EXERCISE PROMPT: Copy word for word the lines of the records below, starting with the line that contains "Does Robbery account" and ending after the line that contains "Does the chart", and leave out any pictures.

[[ EXTRACTED DATA open ]]

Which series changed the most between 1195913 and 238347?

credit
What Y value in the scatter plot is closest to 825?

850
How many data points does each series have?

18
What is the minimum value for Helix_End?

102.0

[[ EXTRACTED DATA closed ]]
[[ EXTRACTED DATA open ]]

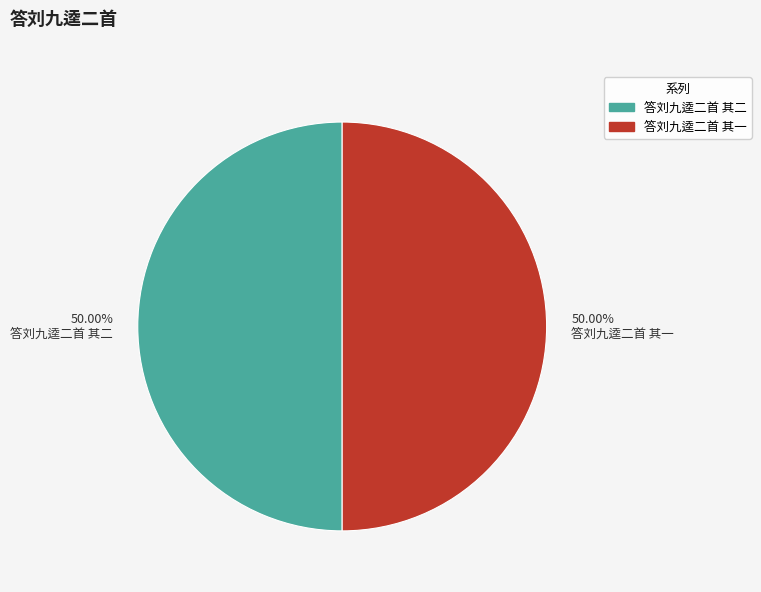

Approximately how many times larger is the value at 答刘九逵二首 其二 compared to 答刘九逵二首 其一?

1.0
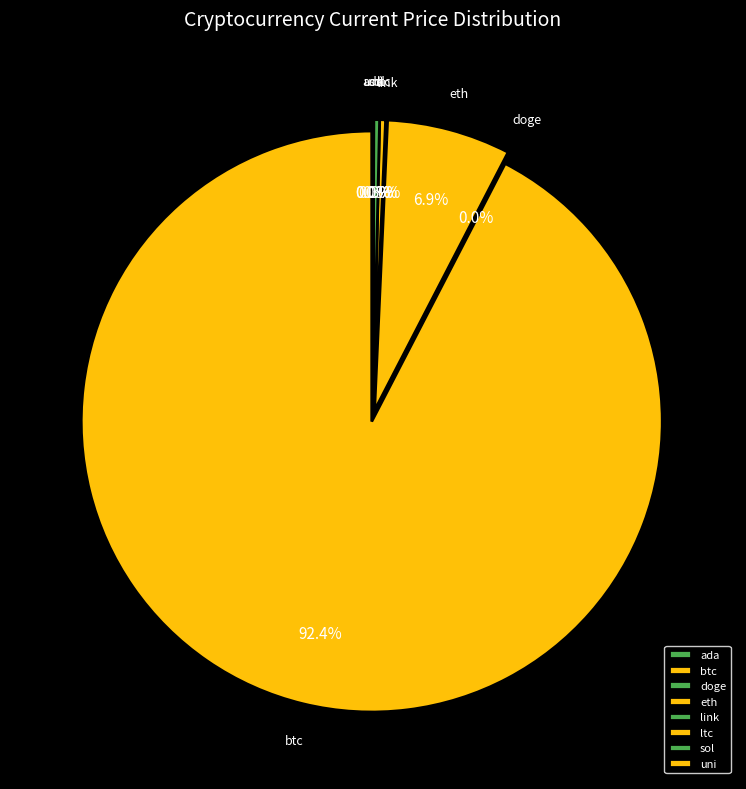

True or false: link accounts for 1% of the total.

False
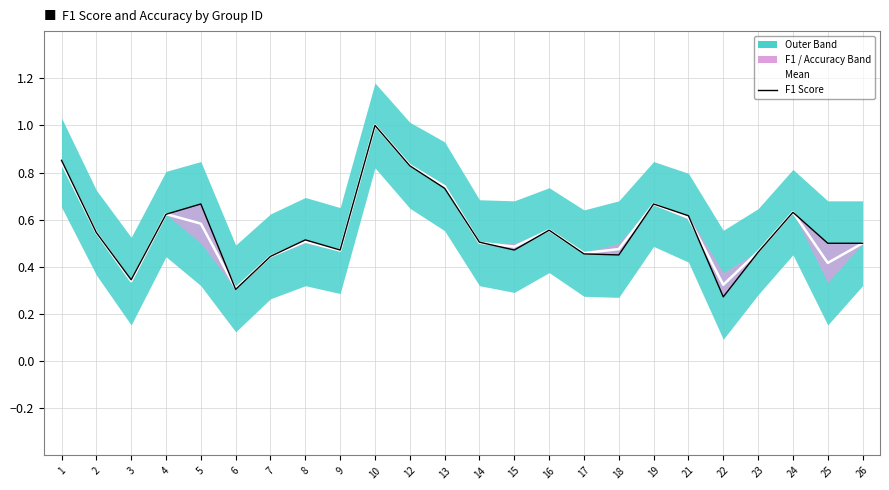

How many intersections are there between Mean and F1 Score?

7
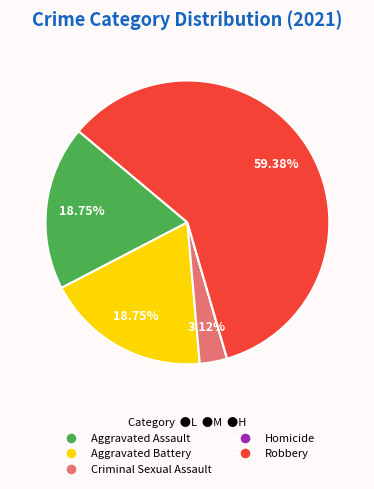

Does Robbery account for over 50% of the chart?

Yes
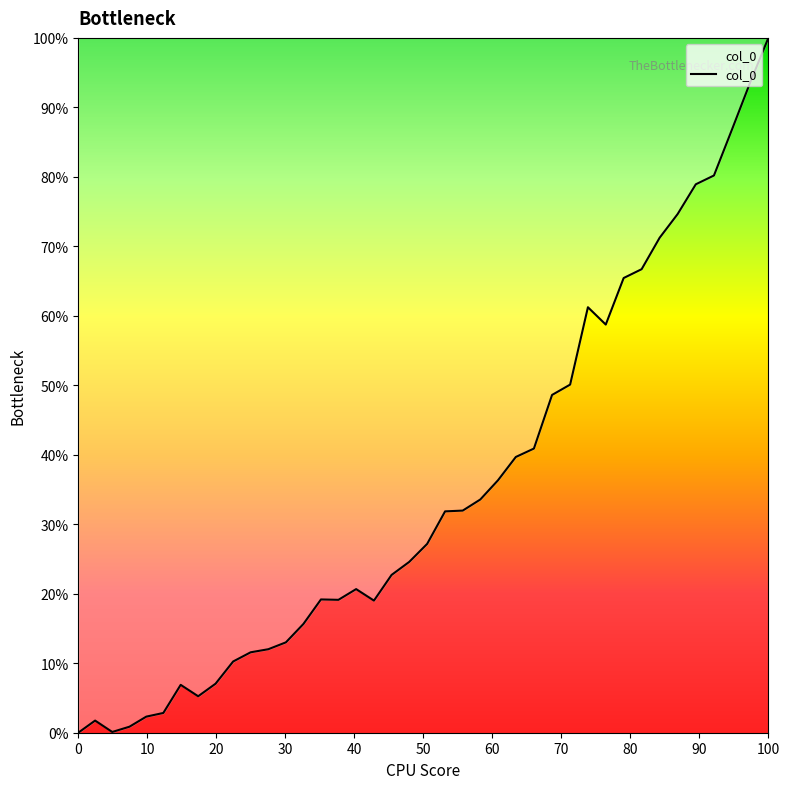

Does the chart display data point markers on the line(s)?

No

[[ EXTRACTED DATA closed ]]
[[ EXTRACTED DATA open ]]

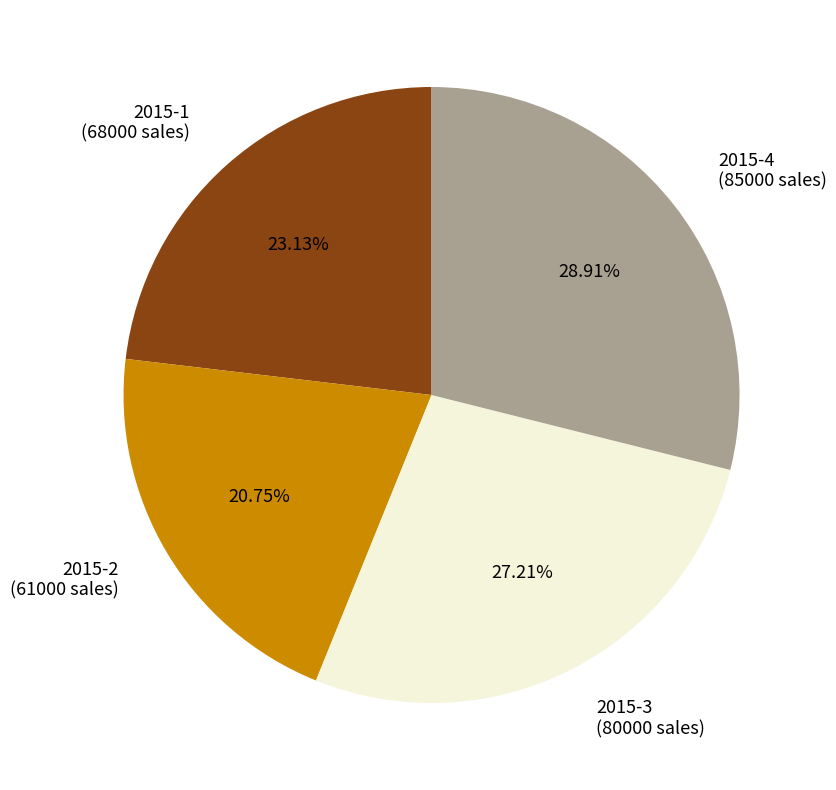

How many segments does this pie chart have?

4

[[ EXTRACTED DATA closed ]]

RESPONSE TO THE EXERCISE:
Does Robbery account for over 50% of the chart?

Yes

Does the chart display data point markers on the line(s)?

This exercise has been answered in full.